▶ **Text shown**:
Modern data teams are dealing with a lot of complexity in their data pipelines and analytical code.

Monitoring data quality, tracing incidents, and testing changes can be daunting and often takes hours or days.

DataFold helps data teams gain visibility and confidence in the quality of their analytical data through data profiling, column level lineage, and intelligent anomaly detection.

DataFold also helps automate regression testing of ETL code with its data diff feature that instantly shows how a change in ETL or BI code affects the produced data, both on a statistical level and down to individual rows and values.

DataFold integrates with all major data warehouses as well as frameworks such as Airflow and DBT and seamlessly plugs into CI workflows.

Go to data engineering podcast.com/datafold

today to start a 30 day trial of DataFold.

Once you sign up and create an alert in DataFold for your company data, they'll send you a cool water Flask.

There are a number of other ways that folks are addressing data quality problems

where they might be using the data warehouse as the focal point for understanding

if content being landed in the warehouse meets a certain set of criteria,

or they might be embedding it very early in the pipeline where it is living with the

data integration

tool chain for being able to handle

schema compliance for inbound events or

data as it's being extracted from sources, or it might be in the

business intelligence layer where you have things like Looker with their

data modeling tools there for ensuring that

the information

is conformant to the model that's being fed into a dashboard.

I'm wondering if you can just

give your overall assessment

of the landscape of data quality tools and the approaches being taken and what you see as the trade offs for how you're managing it at Bigeye?

There are a couple of approaches that we

see

commonly

in

the industry today.

So if you look back, data quality tools

historically focused

on more data cleansing

and data cleanup

than monitoring of the data. Or you would get

data that comes in, and you know that a field is supposed to be not null, and there are 20 null fields. Let's drop them all before we insert them.

And this works, but then you don't know what you're dropping. You don't know what you're actually missing.

So

what happened

after that is data

quality checks were pushed down

to the data processing

layer and this ingestion layer

where you could define them in tools like DBT. They have a testing framework,

which is great,

but this still requires you to

write

manual checks

in SQL, and you have to write it for every single

pipeline. And

as a data engineer, I know him personally

Sometimes too lazy to write a check, and I say I'll come back to it. And then I never come back to it. And then it becomes stale or unmonitored

at all.

The more common approach today seems to be

rule based, where you have a dataset

and you can define the rules that you expect

to apply to that data.

And

check those rules for

consistency and make sure that your data is correct.

At Bigeye, what we're doing is taking that to the next step and being inspired by a lot of

work in the APM world such

as Datadog

and New Relic,

where they collect metrics about applications and about servers and can monitor those metrics for the health of said application.

Bigeye

collects metrics

about your data

and then lets you define which metrics you want to monitor

to define the quality of your data. For example, if something

is should never be null, then you can collect a

how often is this field null metric. And if that's ever greater than 0,

then send me an alert.

The

trade offs here

really boil down to

do you want continuous monitoring or do you want to check it at

ingest? Having

continuous monitoring

means that there's slightly increased load on the warehouse,

and there's this

extra step involved

where the data is already loaded,

and now you're checking the data after the fact. That being said, this

takes the load off of the

ingest layer and is more in line with what ELT

proposes, which is take the data, load it somewhere, and then transform it, and then do all your operations on top of it. In this world,

Toro

is already living on the place that you're loading the data. So consistently monitoring that load makes much more sense than monitoring it

before you ingest it.

▶ **Records from a data source**:
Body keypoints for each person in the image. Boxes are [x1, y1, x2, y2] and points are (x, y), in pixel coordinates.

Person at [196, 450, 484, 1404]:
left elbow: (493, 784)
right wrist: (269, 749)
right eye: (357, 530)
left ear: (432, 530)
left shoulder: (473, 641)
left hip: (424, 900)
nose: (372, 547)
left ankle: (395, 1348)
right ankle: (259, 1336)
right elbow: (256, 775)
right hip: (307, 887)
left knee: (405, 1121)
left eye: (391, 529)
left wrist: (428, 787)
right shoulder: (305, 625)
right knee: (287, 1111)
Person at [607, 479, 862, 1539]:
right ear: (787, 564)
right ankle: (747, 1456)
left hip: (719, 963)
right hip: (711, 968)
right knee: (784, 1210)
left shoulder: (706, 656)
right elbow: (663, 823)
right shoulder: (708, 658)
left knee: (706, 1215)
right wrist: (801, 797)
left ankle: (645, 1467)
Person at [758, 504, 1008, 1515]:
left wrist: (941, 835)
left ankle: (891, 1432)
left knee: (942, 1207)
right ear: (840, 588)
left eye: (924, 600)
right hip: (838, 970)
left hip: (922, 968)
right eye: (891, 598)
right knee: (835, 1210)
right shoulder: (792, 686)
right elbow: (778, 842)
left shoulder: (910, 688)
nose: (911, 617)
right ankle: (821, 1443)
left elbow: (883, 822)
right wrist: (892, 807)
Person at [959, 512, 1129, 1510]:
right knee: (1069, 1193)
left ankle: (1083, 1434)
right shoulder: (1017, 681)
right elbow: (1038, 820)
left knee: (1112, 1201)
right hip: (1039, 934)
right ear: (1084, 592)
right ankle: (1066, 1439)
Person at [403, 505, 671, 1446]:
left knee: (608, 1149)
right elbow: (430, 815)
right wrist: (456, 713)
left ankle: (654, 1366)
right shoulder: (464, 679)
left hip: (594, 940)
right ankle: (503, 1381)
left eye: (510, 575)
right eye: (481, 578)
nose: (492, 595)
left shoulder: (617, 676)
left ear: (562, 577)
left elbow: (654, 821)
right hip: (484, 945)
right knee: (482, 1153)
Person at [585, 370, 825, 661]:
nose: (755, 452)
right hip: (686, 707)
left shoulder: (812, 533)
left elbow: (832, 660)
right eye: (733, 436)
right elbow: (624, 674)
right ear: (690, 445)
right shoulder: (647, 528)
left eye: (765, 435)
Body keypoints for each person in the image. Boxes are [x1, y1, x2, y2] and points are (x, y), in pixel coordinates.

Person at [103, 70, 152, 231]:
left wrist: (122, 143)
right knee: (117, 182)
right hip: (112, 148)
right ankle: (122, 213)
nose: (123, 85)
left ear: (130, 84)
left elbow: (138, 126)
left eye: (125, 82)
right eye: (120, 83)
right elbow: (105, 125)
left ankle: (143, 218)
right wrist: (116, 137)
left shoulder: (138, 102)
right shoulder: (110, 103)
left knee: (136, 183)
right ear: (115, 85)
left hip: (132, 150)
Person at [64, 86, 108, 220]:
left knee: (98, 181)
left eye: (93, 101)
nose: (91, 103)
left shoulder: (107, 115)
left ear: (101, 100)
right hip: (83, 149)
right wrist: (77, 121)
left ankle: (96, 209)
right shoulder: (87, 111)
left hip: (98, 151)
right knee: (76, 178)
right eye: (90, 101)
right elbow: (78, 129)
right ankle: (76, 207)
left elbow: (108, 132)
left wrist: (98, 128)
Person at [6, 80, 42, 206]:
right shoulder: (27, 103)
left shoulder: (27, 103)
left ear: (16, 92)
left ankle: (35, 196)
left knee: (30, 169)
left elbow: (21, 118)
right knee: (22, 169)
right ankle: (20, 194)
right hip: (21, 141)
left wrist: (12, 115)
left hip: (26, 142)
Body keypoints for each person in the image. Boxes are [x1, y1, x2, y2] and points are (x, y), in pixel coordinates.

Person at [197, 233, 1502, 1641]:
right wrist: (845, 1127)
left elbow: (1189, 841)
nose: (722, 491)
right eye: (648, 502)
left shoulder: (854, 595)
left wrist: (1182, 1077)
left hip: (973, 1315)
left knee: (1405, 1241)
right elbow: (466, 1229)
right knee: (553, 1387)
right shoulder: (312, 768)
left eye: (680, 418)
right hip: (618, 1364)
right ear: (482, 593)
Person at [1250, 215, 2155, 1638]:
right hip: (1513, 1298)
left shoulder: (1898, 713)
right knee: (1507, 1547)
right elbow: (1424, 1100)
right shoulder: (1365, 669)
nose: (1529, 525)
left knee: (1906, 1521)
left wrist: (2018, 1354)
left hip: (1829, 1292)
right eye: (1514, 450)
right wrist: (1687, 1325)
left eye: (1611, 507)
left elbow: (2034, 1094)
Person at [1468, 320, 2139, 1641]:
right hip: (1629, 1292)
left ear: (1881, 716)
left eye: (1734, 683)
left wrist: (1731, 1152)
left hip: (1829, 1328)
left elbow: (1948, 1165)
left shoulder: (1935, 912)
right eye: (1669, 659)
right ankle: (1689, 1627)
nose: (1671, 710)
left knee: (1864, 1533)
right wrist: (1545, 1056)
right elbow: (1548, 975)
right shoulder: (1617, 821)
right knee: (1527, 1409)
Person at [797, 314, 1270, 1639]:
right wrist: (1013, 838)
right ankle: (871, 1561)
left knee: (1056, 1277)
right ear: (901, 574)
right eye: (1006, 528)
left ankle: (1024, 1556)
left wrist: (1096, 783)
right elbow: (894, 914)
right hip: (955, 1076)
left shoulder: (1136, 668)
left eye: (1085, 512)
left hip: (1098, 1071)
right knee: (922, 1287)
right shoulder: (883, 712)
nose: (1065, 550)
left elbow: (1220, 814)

▶ **Things to do**:
(A) How would you put this sentence from the data quality transcript into Spanish: "Monitoring data quality, tracing incidents, and testing changes can be daunting and often takes hours or days."
(B) Can you summarize the data quality transcript in three sentences?
Base your work on the data quality transcript alone.

▶ **Set of answers**:
(A) Monitorear la calidad de los datos, rastrear incidentes y probar cambios puede resultar abrumador y a menudo lleva horas o días.

(B) DataFold is promoted as a tool that gives data teams visibility into data quality through profiling, column level lineage and anomaly detection, and it uses a data diff feature to automate regression testing of ETL code. Data quality tools historically focused on cleansing data, then moved to checks written manually in SQL in tools like DBT, and today rule-based approaches seem most common. Bigeye collects metrics about data for users to monitor, and its continuous monitoring adds slightly more load on the warehouse but takes load off the ingest layer and fits the ELT approach.